*** Begin section ***

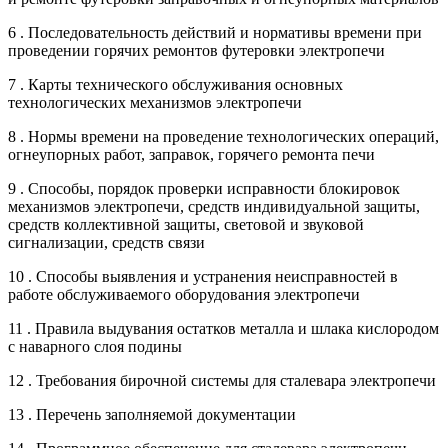
6 . Последовательность действий и нормативы времени при
проведении горячих ремонтов футеровки электропечи
7 . Карты технического обслуживания основных
технологических механизмов электропечи
8 . Нормы времени на проведение технологических операций,
огнеупорных работ, заправок, горячего ремонта печи
9 . Способы, порядок проверки исправности блокировок
механизмов электропечи, средств индивидуальной защиты,
средств коллективной защиты, световой и звуковой
сигнализации, средств связи
10 . Способы выявления и устранения неисправностей в
работе обслуживаемого оборудования электропечи
11 . Правила выдувания остатков металла и шлака кислородом
с наварного слоя подины
12 . Требования бирочной системы для сталевара электропечи
13 . Перечень заполняемой документации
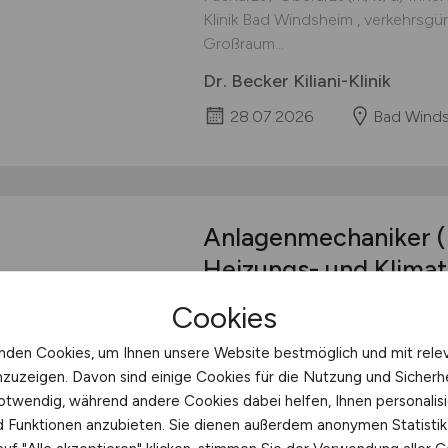
Klinik Bad Windsheim , verkehrsgü
Großraum...
Dr. Becker Kiliani-Klinik
28.07.2026
Bad Wind
Anlagenmechaniker
Heizungs- und Klimat
Cookies
Jetzt bewerben! Anlagenmechanike
und Klimatechnik Warum Sie als ..
nden Cookies, um Ihnen unsere Website bestmöglich und mit rele
Sanitär-, Heizungs- und Klimatechnik 
nzuzeigen. Davon sind einige Cookies für die Nutzung und Sicherh
Bad Windsheim bei Würzburg, für
otwendig, während andere Cookies dabei helfen, Ihnen personalisi
Rehabilitation mit 276 Betten arbei
nd Funktionen anzubieten. Sie dienen außerdem anonymen Statisti
Dr. Becker Kiliani-Klinik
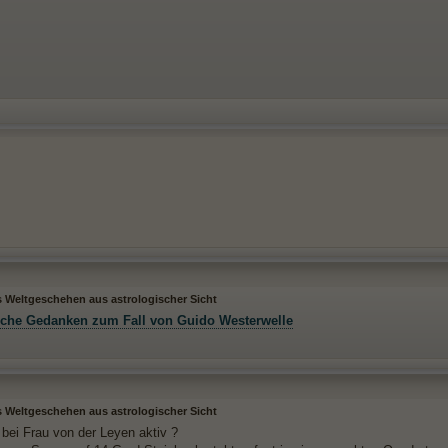
s Weltgeschehen aus astrologischer Sicht
sche Gedanken zum Fall von Guido Westerwelle
s Weltgeschehen aus astrologischer Sicht
 bei Frau von der Leyen aktiv ?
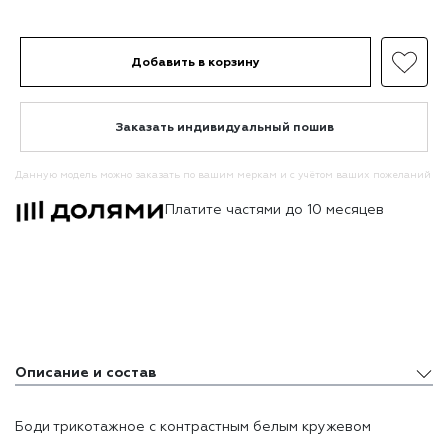
Добавить в корзину
Заказать индивидуальный пошив
Данную модель можно заказать по вашим меркам и с учётом ваших пожеланий
Платите частями до 10 месяцев
Описание и состав
Описание и состав
Боди трикотажное с контрастным белым кружевом
Доставка и оплата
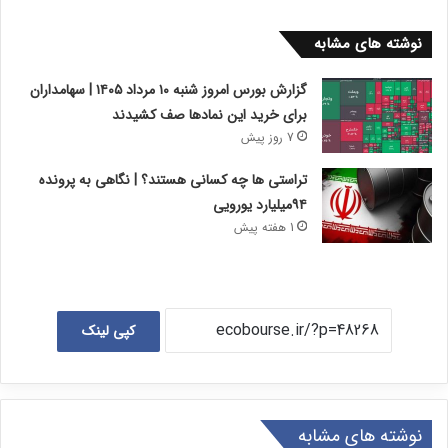
نوشته های مشابه
گزارش بورس امروز شنبه ۱۰ مرداد ۱۴۰۵ | سهامداران
برای خرید این نمادها صف کشیدند
7 روز پیش
تراستی ها چه کسانی هستند؟ | نگاهی به پرونده
۹۴میلیارد یورویی
1 هفته پیش
کپی لینک
نوشته های مشابه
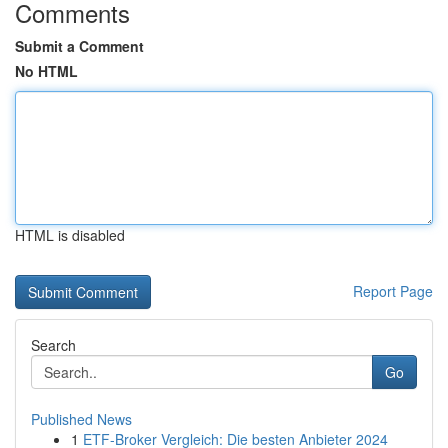
Comments
Submit a Comment
No HTML
HTML is disabled
Report Page
Search
Go
Published News
1
ETF-Broker Vergleich: Die besten Anbieter 2024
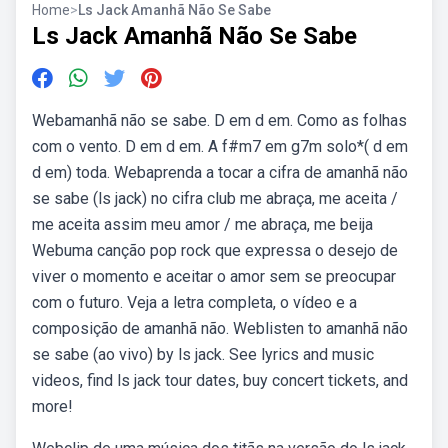
Home
>
Ls Jack Amanhã Não Se Sabe
Ls Jack Amanhã Não Se Sabe
Webamanhã não se sabe. D em d em. Como as folhas
com o vento. D em d em. A f#m7 em g7m solo*( d em
d em) toda. Webaprenda a tocar a cifra de amanhã não
se sabe (ls jack) no cifra club me abraça, me aceita /
me aceita assim meu amor / me abraça, me beija
Webuma canção pop rock que expressa o desejo de
viver o momento e aceitar o amor sem se preocupar
com o futuro. Veja a letra completa, o vídeo e a
composição de amanhã não. Weblisten to amanhã não
se sabe (ao vivo) by ls jack. See lyrics and music
videos, find ls jack tour dates, buy concert tickets, and
more!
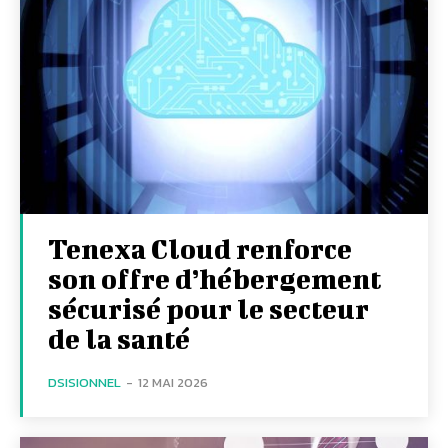
Tenexa Cloud renforce
son offre d’hébergement
sécurisé pour le secteur
de la santé
DSISIONNEL
-
12 MAI 2026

*** End section ***

Exercise instructions -> Please set down the text read from each of the eight records, character for character and in its original order, and leave the pictures out of your answer.

Finished exercise ->
6 . Последовательность действий и нормативы времени при
проведении горячих ремонтов футеровки электропечи
7 . Карты технического обслуживания основных
технологических механизмов электропечи
8 . Нормы времени на проведение технологических операций,
огнеупорных работ, заправок, горячего ремонта печи
9 . Способы, порядок проверки исправности блокировок
механизмов электропечи, средств индивидуальной защиты,
средств коллективной защиты, световой и звуковой
сигнализации, средств связи
10 . Способы выявления и устранения неисправностей в
работе обслуживаемого оборудования электропечи
11 . Правила выдувания остатков металла и шлака кислородом
с наварного слоя подины
12 . Требования бирочной системы для сталевара электропечи
13 . Перечень заполняемой документации
Klinik Bad Windsheim , verkehrsgü
Großraum...
Dr. Becker Kiliani-Klinik
28.07.2026
Bad Wind
Anlagenmechaniker
Heizungs- und Klimat
Cookies
Jetzt bewerben! Anlagenmechanike
und Klimatechnik Warum Sie als ..
nden Cookies, um Ihnen unsere Website bestmöglich und mit rele
Sanitär-, Heizungs- und Klimatechnik 
nzuzeigen. Davon sind einige Cookies für die Nutzung und Sicherh
Bad Windsheim bei Würzburg, für
otwendig, während andere Cookies dabei helfen, Ihnen personalisi
Rehabilitation mit 276 Betten arbei
nd Funktionen anzubieten. Sie dienen außerdem anonymen Statisti
Dr. Becker Kiliani-Klinik
s Weltgeschehen aus astrologischer Sicht
sche Gedanken zum Fall von Guido Westerwelle
s Weltgeschehen aus astrologischer Sicht
 bei Frau von der Leyen aktiv ?
Добавить в корзину
Заказать индивидуальный пошив
Данную модель можно заказать по вашим меркам и с учётом ваших пожеланий
Платите частями до 10 месяцев
Описание и состав
Описание и состав
Боди трикотажное с контрастным белым кружевом
Доставка и оплата
نوشته های مشابه
گزارش بورس امروز شنبه ۱۰ مرداد ۱۴۰۵ | سهامداران
برای خرید این نمادها صف کشیدند
7 روز پیش
تراستی ها چه کسانی هستند؟ | نگاهی به پرونده
۹۴میلیارد یورویی
1 هفته پیش
کپی لینک
نوشته های مشابه
Comments
Submit a Comment
No HTML
HTML is disabled
Report Page
Search
Go
Published News
1
ETF-Broker Vergleich: Die besten Anbieter 2024
Home
>
Ls Jack Amanhã Não Se Sabe
Ls Jack Amanhã Não Se Sabe
Webamanhã não se sabe. D em d em. Como as folhas
com o vento. D em d em. A f#m7 em g7m solo*( d em
d em) toda. Webaprenda a tocar a cifra de amanhã não
se sabe (ls jack) no cifra club me abraça, me aceita /
me aceita assim meu amor / me abraça, me beija
Webuma canção pop rock que expressa o desejo de
viver o momento e aceitar o amor sem se preocupar
com o futuro. Veja a letra completa, o vídeo e a
composição de amanhã não. Weblisten to amanhã não
se sabe (ao vivo) by ls jack. See lyrics and music
videos, find ls jack tour dates, buy concert tickets, and
more!
Tenexa Cloud renforce
son offre d’hébergement
sécurisé pour le secteur
de la santé
DSISIONNEL
-
12 MAI 2026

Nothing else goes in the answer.